Last week, OpenAI shocked the world when it announced Sora, its text-to-video solution. OpenAI gave everyone a taste of the functionality, with numerous examples of the creative output, including the prompts used to generate such results. To say the examples were groundbreaking feels like an understatement.
While it has yet to be released, the capabilities appear to be such a huge step beyond everything seen in the text-to-video space. Text-to-image platforms are now capable of producing realistic images and great image construction, but video has proved elusive. While a lot has improved in the last year, since the nightmare-inducing AI-produced video of Will Smith eating spaghetti, nothing has really gotten close to producing anything cinematic.
AI video players like Runway and Pika have started producing strong video assets, though there are limitations. Videos produced are limited to 3-4 seconds and simply add animation to an image. With some prompting and adjustments, it is possible to make these videos up to 16 seconds in length. More often than not, however, these videos are all one take.
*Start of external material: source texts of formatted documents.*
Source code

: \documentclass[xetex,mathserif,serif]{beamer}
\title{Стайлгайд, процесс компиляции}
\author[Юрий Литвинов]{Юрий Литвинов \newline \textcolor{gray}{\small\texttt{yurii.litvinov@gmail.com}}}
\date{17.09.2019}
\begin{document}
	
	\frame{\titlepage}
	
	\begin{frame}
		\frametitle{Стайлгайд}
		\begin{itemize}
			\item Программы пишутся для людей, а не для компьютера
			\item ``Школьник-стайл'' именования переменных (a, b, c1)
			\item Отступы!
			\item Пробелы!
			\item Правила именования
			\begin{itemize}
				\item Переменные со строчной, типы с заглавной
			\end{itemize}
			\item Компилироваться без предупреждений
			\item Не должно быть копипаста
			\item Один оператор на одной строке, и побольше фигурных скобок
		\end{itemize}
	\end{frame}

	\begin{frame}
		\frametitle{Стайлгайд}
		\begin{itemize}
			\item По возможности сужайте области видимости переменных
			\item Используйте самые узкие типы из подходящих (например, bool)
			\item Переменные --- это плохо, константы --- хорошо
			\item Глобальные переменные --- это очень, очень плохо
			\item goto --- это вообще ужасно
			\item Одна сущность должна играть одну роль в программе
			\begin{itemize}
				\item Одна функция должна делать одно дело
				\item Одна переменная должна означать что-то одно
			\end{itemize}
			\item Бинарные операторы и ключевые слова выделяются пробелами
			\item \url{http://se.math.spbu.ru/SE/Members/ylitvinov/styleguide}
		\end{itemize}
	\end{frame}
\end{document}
Sora looks to shatter all these expectations. Firstly, Sora can reportedly make videos up to 60 seconds in length. While that is impressive, it pales in comparison to the true showcase of Sora: its ability to create complex camera movements. A prime example of this is the 30 Year Old Space Man video. This highlights the ability for Sora to cut together various videos and scenes to help tell a story.
The ability to create complex camera movements highlights Sora’s ability to understand reasoning and cinema. AI video has, for the most part, been an entertaining exploration into capability, but mostly about subtle animation and limited movement. Sora, by contrast, is the first sign that AI could be capable of producing cinema-quality content.
This raises a huge question about what the future of entertainment will look like. There will still be a huge need for human-made film and television, but now the possibility is coming that people could get AI to produce the content they want to watch. No longer needing to face choice paralysis when looking at all the streaming possibilities, people could simply prompt AI to produce something they feel like watching at that particular moment. Someone has 45 minutes free and is in the mood for a sci-fi fantasy? Simply prompt AI to create a 45-minute sci-fi fantasy and you have your own unique piece of content to watch. Include more details to make it more interesting for yourself, or even include yourself in the story if you’re so inclined.
Time will tell if Sora is capable of creating the kind of content shown so far. But as with the Google Gemini reveal late last year, if Sora is not yet able to create exactly what was shown yet, it is only a matter of time before it does.
The likes of Midjourney, the dominant leader in the realism space for text-to-image, are working on their own video solution. Based on OpenAI’s announcement, however, it could be hard for Midjourney to compete. But if they can get close to Sora, then the world of entertainment could see a huge shakeup in the coming years. While the writers’ strike last year highlighted concern about the use of AI in recreating actors without their consent, Sora hints at a world where we may have completely AI-created actors for cinema. The concept of an AI Influencer is the first step towards a true virtual celebrity.